I had a chance to go to Vienna in March 2013 to make sure that the scientific program and all the arrangements for the World Congress of Neurology were in place. I took the opportunity to ask for an audition with Norbert Pfafflmeyer, the conductor of the concert. Professor Eduard Auff, the President of the Congress, had arranged for us to meet in an office that had good acoustics.

The waltz with the orchestral simulation was played and Pfafflmeyer said immediately “Ah, a Viennese waltz.” I continued to watch him apprehensively across the table. At the end he simply said “Yes, we can play that.” I was awed. I realized that the program featured Verdi’s Forza del Destino, Richard Strauss’ Rosenkavalier Suite, Bedrich Smetana’s the Bartered Bride, and several Johann Strauss Sr. and Jr. polkas and waltzes. I asked whether it could be played anonymously.

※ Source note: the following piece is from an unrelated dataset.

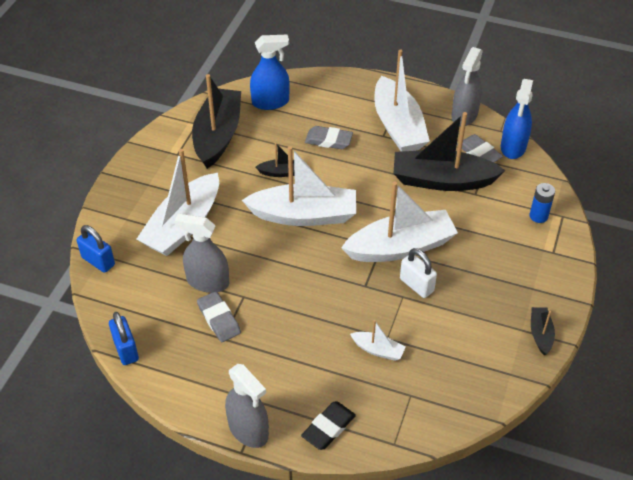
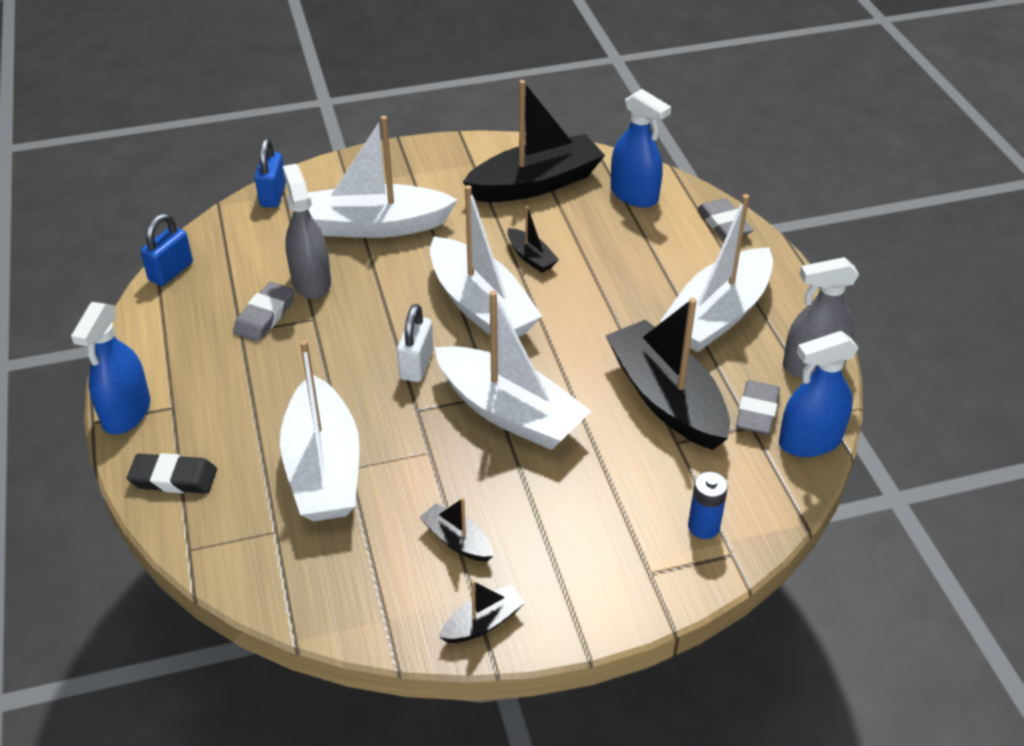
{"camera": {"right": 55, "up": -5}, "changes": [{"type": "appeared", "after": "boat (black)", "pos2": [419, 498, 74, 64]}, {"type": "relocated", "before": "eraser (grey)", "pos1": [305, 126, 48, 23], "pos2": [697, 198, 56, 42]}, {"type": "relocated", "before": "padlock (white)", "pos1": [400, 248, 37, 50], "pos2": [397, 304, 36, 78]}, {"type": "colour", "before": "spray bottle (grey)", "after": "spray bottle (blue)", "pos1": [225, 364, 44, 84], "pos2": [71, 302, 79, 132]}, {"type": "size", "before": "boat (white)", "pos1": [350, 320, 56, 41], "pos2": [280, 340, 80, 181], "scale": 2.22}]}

He looked astonished and then exclaimed, “Why would you want it to be played anonymously? You will be the only composer who can come on stage to take a bow!”

After a few reluctant moments, I agreed that it would be played with the appropriate names, i.e. myself as the composer and Jason as the orchestrator. Subsequently, Jason had the major job of providing all the sheet music for the 76 instrument Brno Philharmonic Orchestra, the second largest in Czechoslovakia that would play the concert.

When the evening of September 24, 2013 came, when the Dream Waltz was to be played, I looked forward to its premiere, more with curiosity than anxiety. It was received with a standing ovation. It was hard to believe that with toy piano beginnings, without the benefit of a musical education and the chance to learn to read and write music, that I would have one of my compositions performed at the Musikverein.

Even undreamt dreams can come true!

 


 

VLADIMIR HACHINSKI, CM O(Ont), MD, FRCPC, FRSC, DSc, Doctor honoris causa X4, is a distinguished University Professor of Neurology at Western University in Canada. He earned an MD from the University of Toronto and trained in neurology and research in Montreal, Toronto, London, UK and Copenhagen. He pioneered with Dr. John W. Norris, the world’s first successful acute stroke unit and discovered vital and fatal brain/heart relationships. With David Cechetto and Shawn Whitehead he discovered treatable links between Alzheimer disease and stroke. He has authored, co-authored, or co-edited 17 books and over 600 publications which have been cited over 28,000 times. He was Editor-in-Chief of STROKE and President of the World Federation of Neurology.